JurnalBanten.id, Metropolitan – Sidang vonis mantan konsultan teknologi Kemdikbudristek, Ibrahim Syarief alias Ibam dalam kasus dugaan Korupsi pengadaan laptop chromebook diwarnai dua Hakim  yang dissenting opinion. Mereka adalah Hakim Anggota II Eryusman dan Hakim Anggota IV Andi Saputra.

Scroll Untuk Lanjut Membaca

Andi Saputra mengungkap, Ibam hanyalah sebatas konsultan teknologi yang mencantumkan harga chromebook berdasarkan harga dari market place.

Oleh karena itu, Ibam memberikan masukan agar harga dicek ulang guna memvalidasi, sehingga mendapatkan harga yang lebih kompetitif.

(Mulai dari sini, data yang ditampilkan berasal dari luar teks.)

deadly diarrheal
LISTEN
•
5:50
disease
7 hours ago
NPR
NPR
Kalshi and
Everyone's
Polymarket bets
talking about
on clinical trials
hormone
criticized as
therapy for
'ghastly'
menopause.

“Hal ini menunjukkan kapasitas terdakwa hanyalah seorang konsultan teknologi informasi, dan bukan konsultan harga atau konsultan keuangan dan ini lazim dalam praktek konsultan sepanjang tidak ditemukan adanya persekongkolan,” jelas Andi dalam pertimbangan dissenting opinion.

Kemudian, Andi mengatakan bahwa Ibam tidak terbukti melakukan pemufakatan jahat dengan principal, distributor, dan reseller.

Mengenai pertemuan dengan pihak Google, Andi menerangkan bahwa itu dilakukan secara terbuka dan bukan keputusan pribadi, melainkan arahan dari Nadiem Makarim.

Dalam pertimbangannya, Andi mengungkapkan bahwa tidak ada keuntungan materil dan imateril yang diterima oleh Ibam baik langsung maupun tidak langsung.

“Tidak ada bukti atau petunjuk keuntungan yang didapat tedakwa seperti berupa sahamm, pekerjaan atau jabatan lainnya sebagai timbal balik,” ungkapnya.

Dia menambahkan, peningkatan harga Ibam kurang lebih Rp16 miliar berasal dari penjualan saham BukaLapak. Kekayaan ini didapatkan ketika Ibam masih bekerja di BukaLapak, sehingga tidak terikat atau terafiliasi dengan delik dakwaan.

“Menimbang, bahwa dari analisa di atas tidak ada peran terdakwa dalam peristiwa yang didakwakan JPU. Meski benar ada serangkaian peran perbuatan yang berkaitan antara yang satu dengan yang lain, namun ternyata tidak ada kausalitas langsung dan kuat antara perbuatan terdakwa atau peran terdakwa dengan kejahatan langsung,” jelasnya.

Dengan pertimbangan tersebut, Hakim Anggota II Eryusman dan Hakim Anggota IV Andi Saputra menyimpulkan bahwa Ibam tidak memenuhi unsur yang didakwakan oleh JPU.

“Maka hakim anggota II Eryusman dan hakim anggota IV Andi Saputra berkesimpulan bahwa terdakwa secara terang benderang tidak memenuhi unsur yang didakwakan jpu sehingga haruslah dibebaskan dari seluruh dakwaan,” ujar Andi.

Meski begitu, mayoritas hakim lainnya menyatakan Ibam bersalah dan memvonis hukuman empat tahun penjara.

“Menyatakan terdakwa Ibrahim Arif alias Ibam terbukti secara sah dan meyakinkan melakukan tindak pidana korupsi secara bersama-sama sebagaimana dalam dakwaan subsider,” kata Hakim Ketua Purwanto S. Abdullah saat membacakan Amar Putusan, Selasa (12/5/2026).

“Menjatuhkan pidana kepada terdakwa Ibrahim Arif alias Ibam oleh karena itu dengan pidana penjara selama 4 tahun,” sambungnya.

Kemudian, Ibam didenda sebesar Rp500 juta. Jika tidak dibayarkan dalam waktu satu bulan, maka kekayaannya akan disita dan dilelang untuk melunasinya. Namun, jika penyitaan dan pelelangan tidak cukup, maka diganti pidana kurungan selama 120 hari.